WMAK would sign off each night at midnight until the late 60s, when Scott Shannon became Program Director and took the station full time. Shannon, later at WHTZ, WPLJ and WCBS-FM in New York, installed his new brand of top 40 radio excitement at the station. WMAK became the number one rated radio station under Shannon's leadership.

===Disco, Oldies and Christian Radio===
On August 14, 1978, the station adopted a disco music format and was known as "Majik 13". During the run of the disco format, WMAK was fully automated. On January 1, 1980, disco was dropped and WMAK's format became oldies. WMAK ended the automation and brought back live DJs. (The oldies format and call sign were later revived in 2000, by WMAK-FM 96.3, which is now Jack FM station WCJK).

In January of 1982, WMAK became the first Nashville station to offer morning-drive (6a - 10a) sports talk, with 19-year-old Nashville native Joe Williams behind the mic along with David Lipscomb College Sports Information Director Jonathan Seamon. The station focused on high school and college sports, along with local racing from Nashville International Raceway and NASCAR.

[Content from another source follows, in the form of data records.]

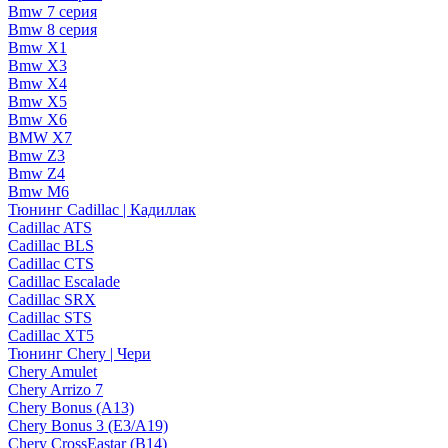
Bmw 7 серия
Bmw 8 серия
Bmw X1
Bmw X3
Bmw X4
Bmw X5
Bmw X6
BMW X7
Bmw Z3
Bmw Z4
Bmw М6
Тюнинг Cadillac | Кадиллак
Cadillac ATS
Cadillac BLS
Cadillac CTS
Cadillac Escalade
Cadillac SRX
Cadillac STS
Cadillac XT5
Тюнинг Chery | Чери
Chery Amulet
Chery Arrizo 7
Chery Bonus (A13)
Chery Bonus 3 (E3/A19)
Chery CrossEastar (B14)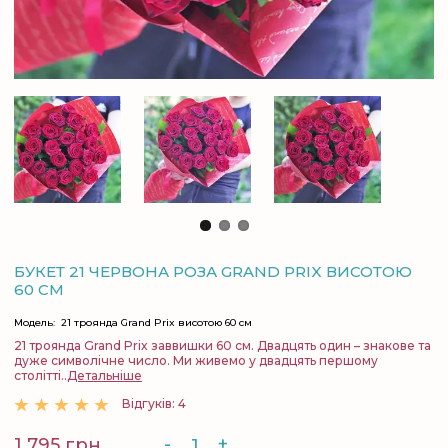
БУКЕТ 21 ЧЕРВОНА РОЗА GRAND PRIX ВИСОТОЮ
60 СМ
Модель:
21 троянда Grand Prix висотою 60 см
21 троянда Grand Prix заввишки 60 см. Двадцять один – знакове та
дуже символічне число. Ми живемо у двадцять першому
столітті..
Детальніше
Відгуків: 4
-
+
1 795 грн.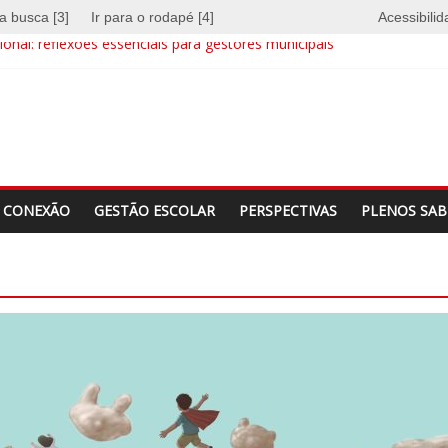
 a busca [3]
Ir para o rodapé [4]
Acessibili
onal: reflexões essenciais para gestores municipais
e quebra barreiras
a identidade
CONEXÃO
GESTÃO ESCOLAR
PERSPECTIVAS
PLENOS SAB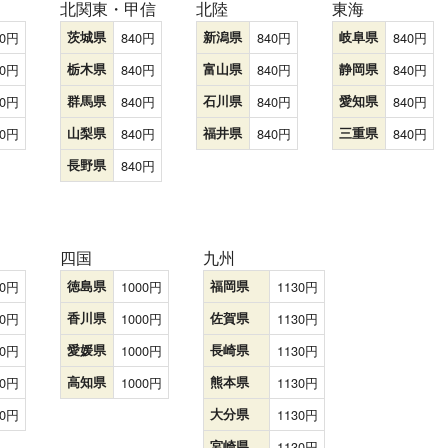
北関東・甲信
北陸
東海
0
茨城県
840
新潟県
840
岐阜県
840
0
栃木県
840
富山県
840
静岡県
840
0
群馬県
840
石川県
840
愛知県
840
0
山梨県
840
福井県
840
三重県
840
長野県
840
四国
九州
0
徳島県
1000
福岡県
1130
0
香川県
1000
佐賀県
1130
0
愛媛県
1000
長崎県
1130
0
高知県
1000
熊本県
1130
0
大分県
1130
宮崎県
1130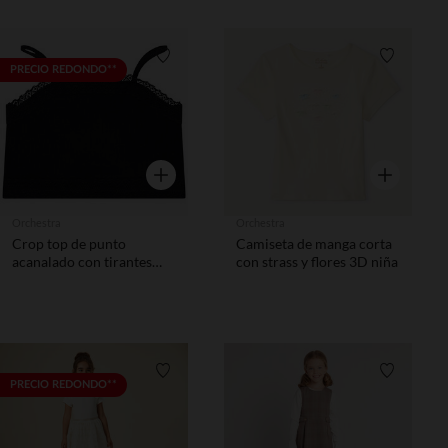
Lista de requisitos
Lista de 
PRECIO REDONDO**
Vista rápida
Vista rápida
Orchestra
Orchestra
Crop top de punto
Camiseta de manga corta
acanalado con tirantes
con strass y flores 3D niña
finos y encaje niña
Lista de requisitos
Lista de 
PRECIO REDONDO**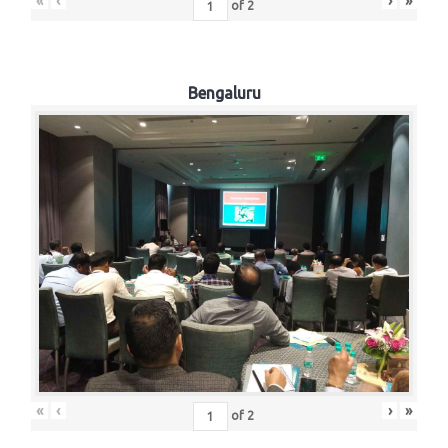
«
‹
›
»
of
2
Bengaluru
«
‹
›
»
of
2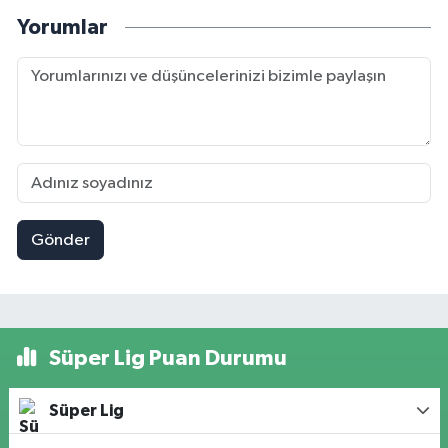
Yorumlar
Gönder
Süper Lig Puan Durumu
Süper Lig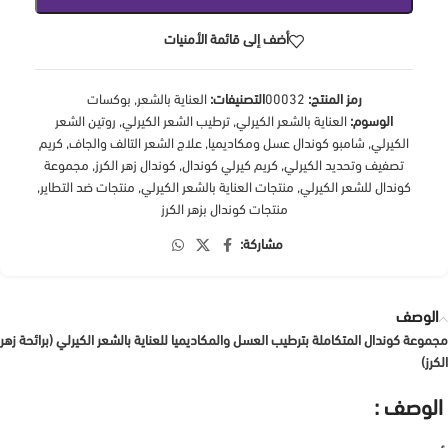
أضف إلى قائمة الأمنيات
رمز المنتج:
00032
التصنيفات:
العناية بالشعر
,
بوكسات
الوسوم:
العناية بالشعر الكيرلي
,
ترطيب الشعر الكيرلي
,
روتين الشعر
الكيرلي
,
شامبو كوندال عسل ومكاديميا
,
علاج الشعر التالف والجاف
,
كريم
تصفيف وتحديد الكيرلي
,
كريم كيرلي كوندال
,
كوندال زهر الكرز
,
مجموعة
كوندال للشعر الكيرلي
,
منتجات العناية بالشعر الكيرلي
,
منتجات ضد التطاير
,
منتجات كوندال بزهر الكرز
مشاركة:
الوصف
مجموعة كوندال المتكاملة بترطيب العسل والمكاديميا للعناية بالشعر الكيرلي (برائحة زهر
الكرز)
الوصف :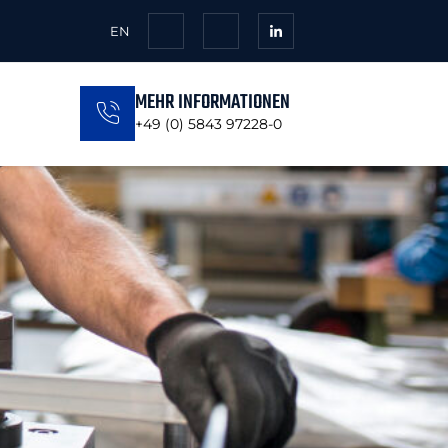
EN
MEHR INFORMATIONEN
+49 (0) 5843 97228-0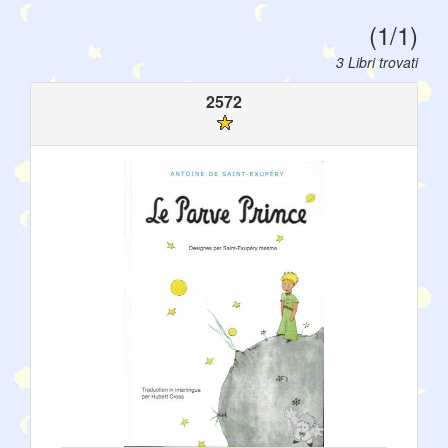
(1/1)
3 Libri trovati
2572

On June 22, 1982, 1300 AM became WLUY, "Lucky 13". Williams' show was moved to the 5 pm - 10 pm time slot when the station would sign off. Weekends were largely run by students of the Nashville Radio School. The station went dark in January 1984 following Williams' last show. That year, F. W. Robbert Broadcasting bought the station for $700,000. On February 2, 1984, it returned to the air and began broadcasting a Christian radio format.